Note I set the crop size to 100. So after changing to 3 the crop size, I get:
ValueError: The initial value's shape ((64,)) is not compatible with the explicitly supplied `shape` argument ((2,)).
I guess because it's iterating over a new image.
I run the training this way:
python deeplab2/trainer/train.py \
--config_file=/home/ec2-user/SageMaker/dish_segmentation/config_files/resnet50_os16_semantic.textproto \
--mode=train \
--model_dir=/home/rcruz/PycharmProjects/dish_segmentation/model \
--num_gpus=1
Could you please help me with any clue.
I am beginner on segmentation models, so I might be making incorrect assumptions.
Thanks a lot!
Hi @rcruzgar,
Thanks for the issue. However, it goes beyond our scope to help you debug. We would suggest you run our provided tutorials (e.g., Cityscapes).
Cheers,
Hi!) Got the same issue with semantic segmentation. @rcruzgar, may be you've already solved it?
Thanks a lot!
Hello,
Thanks for reporting the issue. Unfortunately, if you want to train a semantic-only model, you could not use the trained panoptic checkpoints for initialization (as shown in the error log that the job fails to load the trained checkpoint). You need to train a new one by yourself.
Cheers,
It means that there are no pretrain models for semantic only in deeplab2 repo, right?

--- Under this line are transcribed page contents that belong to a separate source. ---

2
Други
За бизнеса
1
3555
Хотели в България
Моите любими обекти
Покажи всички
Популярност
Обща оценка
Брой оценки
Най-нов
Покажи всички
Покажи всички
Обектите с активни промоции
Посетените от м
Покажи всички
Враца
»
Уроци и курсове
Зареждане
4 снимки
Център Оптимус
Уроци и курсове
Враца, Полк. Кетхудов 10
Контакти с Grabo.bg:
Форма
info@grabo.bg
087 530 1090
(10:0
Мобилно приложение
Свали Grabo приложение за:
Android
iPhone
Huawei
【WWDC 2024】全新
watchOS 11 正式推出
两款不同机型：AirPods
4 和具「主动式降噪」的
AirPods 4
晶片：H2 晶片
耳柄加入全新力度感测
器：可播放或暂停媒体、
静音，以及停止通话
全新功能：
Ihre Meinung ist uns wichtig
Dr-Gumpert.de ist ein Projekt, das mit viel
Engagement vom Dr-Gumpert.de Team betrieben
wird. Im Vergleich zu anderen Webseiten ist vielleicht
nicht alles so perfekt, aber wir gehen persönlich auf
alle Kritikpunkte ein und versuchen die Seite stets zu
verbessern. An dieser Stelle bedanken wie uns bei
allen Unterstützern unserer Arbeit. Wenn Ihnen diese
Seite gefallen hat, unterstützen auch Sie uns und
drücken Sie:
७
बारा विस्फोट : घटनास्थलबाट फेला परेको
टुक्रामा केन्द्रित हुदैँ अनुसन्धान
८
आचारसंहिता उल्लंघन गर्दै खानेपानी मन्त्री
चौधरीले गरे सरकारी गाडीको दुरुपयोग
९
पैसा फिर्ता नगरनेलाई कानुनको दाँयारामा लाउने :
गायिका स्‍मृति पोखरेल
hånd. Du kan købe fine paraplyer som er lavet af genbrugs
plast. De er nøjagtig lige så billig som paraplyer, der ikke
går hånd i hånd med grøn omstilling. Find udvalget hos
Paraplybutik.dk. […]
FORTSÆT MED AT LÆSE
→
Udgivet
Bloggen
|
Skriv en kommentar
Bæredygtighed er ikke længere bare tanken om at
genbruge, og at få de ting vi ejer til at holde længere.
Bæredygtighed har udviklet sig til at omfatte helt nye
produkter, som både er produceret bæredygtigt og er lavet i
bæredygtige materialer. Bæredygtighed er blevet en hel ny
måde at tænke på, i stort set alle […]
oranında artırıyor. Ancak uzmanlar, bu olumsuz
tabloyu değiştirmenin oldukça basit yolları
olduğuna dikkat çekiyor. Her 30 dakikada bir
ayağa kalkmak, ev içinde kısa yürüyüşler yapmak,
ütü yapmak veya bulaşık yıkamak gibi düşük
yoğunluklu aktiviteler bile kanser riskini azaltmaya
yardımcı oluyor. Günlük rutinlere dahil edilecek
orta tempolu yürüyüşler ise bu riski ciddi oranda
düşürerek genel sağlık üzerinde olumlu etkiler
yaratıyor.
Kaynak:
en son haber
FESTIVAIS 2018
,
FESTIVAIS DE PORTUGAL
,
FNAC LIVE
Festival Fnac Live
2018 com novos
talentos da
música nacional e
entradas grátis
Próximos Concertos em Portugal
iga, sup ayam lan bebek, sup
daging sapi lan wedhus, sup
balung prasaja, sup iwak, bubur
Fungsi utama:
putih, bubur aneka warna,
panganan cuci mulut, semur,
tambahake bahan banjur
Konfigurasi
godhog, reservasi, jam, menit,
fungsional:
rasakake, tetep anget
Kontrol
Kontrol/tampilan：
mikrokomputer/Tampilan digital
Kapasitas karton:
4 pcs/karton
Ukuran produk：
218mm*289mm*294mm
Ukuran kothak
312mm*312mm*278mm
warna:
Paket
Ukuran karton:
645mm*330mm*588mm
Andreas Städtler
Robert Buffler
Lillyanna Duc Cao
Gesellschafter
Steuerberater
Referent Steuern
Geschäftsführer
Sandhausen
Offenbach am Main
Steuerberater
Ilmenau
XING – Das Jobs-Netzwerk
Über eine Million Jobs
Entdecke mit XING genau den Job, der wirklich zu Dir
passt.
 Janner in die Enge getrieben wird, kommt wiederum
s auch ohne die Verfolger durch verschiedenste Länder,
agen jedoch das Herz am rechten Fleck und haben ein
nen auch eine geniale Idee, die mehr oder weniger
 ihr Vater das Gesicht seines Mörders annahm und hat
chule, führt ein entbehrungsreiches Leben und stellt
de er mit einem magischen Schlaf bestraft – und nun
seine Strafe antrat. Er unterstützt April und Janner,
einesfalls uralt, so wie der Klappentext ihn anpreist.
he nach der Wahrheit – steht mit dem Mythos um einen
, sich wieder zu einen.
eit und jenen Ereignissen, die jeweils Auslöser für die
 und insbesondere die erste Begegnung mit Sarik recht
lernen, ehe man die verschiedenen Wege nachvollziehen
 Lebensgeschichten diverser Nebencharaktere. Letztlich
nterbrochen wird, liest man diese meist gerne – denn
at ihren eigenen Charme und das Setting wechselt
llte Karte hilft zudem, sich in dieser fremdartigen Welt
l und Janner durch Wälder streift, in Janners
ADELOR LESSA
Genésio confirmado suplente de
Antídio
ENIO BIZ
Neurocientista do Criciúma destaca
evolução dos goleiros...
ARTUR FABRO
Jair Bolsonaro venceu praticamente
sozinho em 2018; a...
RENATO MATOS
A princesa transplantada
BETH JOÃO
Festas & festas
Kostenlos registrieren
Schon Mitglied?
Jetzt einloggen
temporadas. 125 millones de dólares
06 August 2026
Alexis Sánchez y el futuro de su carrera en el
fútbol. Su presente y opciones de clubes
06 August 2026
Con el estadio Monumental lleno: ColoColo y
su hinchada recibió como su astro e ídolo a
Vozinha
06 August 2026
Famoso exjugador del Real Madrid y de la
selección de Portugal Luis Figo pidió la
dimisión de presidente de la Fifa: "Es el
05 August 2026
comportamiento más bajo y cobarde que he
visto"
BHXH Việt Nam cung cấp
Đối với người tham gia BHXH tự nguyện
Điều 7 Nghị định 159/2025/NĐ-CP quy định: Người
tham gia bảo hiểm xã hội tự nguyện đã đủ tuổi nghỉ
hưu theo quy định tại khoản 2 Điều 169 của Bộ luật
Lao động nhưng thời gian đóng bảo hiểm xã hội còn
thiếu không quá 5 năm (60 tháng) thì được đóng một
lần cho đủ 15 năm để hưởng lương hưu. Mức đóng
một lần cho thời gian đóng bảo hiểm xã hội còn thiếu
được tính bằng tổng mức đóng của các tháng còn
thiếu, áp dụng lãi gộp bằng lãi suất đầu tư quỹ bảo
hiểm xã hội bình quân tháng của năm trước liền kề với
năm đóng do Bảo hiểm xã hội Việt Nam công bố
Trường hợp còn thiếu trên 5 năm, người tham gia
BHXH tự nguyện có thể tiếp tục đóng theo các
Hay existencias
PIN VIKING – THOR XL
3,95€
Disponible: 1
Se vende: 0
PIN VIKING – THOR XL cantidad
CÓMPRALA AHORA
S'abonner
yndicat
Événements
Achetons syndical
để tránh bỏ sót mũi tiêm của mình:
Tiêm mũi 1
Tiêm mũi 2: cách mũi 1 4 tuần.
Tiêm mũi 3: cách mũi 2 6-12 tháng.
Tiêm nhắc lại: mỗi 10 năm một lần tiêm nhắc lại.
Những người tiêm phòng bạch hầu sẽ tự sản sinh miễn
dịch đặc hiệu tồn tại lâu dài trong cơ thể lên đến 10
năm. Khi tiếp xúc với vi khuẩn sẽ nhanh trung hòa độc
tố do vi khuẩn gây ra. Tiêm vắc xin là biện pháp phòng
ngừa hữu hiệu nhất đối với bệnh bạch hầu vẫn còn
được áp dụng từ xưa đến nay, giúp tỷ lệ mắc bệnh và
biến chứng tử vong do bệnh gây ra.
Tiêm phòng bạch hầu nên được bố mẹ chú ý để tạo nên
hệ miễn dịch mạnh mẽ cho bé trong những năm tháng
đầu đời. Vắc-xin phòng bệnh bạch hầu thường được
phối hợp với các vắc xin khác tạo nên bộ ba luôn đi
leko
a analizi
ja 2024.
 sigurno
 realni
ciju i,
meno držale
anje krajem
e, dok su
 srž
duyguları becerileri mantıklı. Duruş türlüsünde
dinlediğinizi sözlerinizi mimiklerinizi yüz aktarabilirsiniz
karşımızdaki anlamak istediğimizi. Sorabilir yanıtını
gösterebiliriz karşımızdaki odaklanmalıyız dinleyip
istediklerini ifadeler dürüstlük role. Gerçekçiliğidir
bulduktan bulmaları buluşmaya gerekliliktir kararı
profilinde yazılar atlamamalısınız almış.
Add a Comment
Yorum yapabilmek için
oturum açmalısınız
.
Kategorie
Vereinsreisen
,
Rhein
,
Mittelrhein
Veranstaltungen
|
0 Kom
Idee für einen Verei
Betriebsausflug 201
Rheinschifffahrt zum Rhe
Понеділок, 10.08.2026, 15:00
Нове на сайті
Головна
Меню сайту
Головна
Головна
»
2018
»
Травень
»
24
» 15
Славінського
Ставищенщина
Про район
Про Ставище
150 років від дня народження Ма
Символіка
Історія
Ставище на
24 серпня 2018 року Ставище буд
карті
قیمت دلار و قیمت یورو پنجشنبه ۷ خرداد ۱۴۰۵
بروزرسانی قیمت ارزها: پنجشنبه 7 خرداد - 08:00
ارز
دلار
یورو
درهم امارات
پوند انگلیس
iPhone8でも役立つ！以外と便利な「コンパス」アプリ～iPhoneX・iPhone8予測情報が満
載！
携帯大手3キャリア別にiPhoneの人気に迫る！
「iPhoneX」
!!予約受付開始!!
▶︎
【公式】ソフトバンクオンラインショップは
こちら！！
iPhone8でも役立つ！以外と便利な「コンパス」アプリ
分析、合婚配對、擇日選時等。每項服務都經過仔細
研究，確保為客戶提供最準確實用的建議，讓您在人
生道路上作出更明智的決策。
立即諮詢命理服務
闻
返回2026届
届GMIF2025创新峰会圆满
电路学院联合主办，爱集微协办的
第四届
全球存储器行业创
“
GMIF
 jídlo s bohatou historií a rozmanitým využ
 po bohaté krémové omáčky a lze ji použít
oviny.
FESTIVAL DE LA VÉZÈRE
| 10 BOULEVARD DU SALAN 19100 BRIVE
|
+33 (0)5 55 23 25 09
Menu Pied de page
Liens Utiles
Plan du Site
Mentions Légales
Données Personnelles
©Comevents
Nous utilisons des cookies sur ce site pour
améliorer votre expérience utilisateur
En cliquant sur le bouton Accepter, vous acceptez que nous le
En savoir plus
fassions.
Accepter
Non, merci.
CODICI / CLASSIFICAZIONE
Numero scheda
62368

Hi, I attached restore_semantic_last_layer_from_initial_checkpoint : false with a textproto file like model_options { initial_checkpoint: path-to-pretrained-model (for me it was max_deeplab_l_backbone_os16_axial_deeplab_cityscapes_trainfine/ckpt-60000) restore_semantic_last_layer_from_initial_checkpoint: false
... } then it worked for my own semantic only dataset.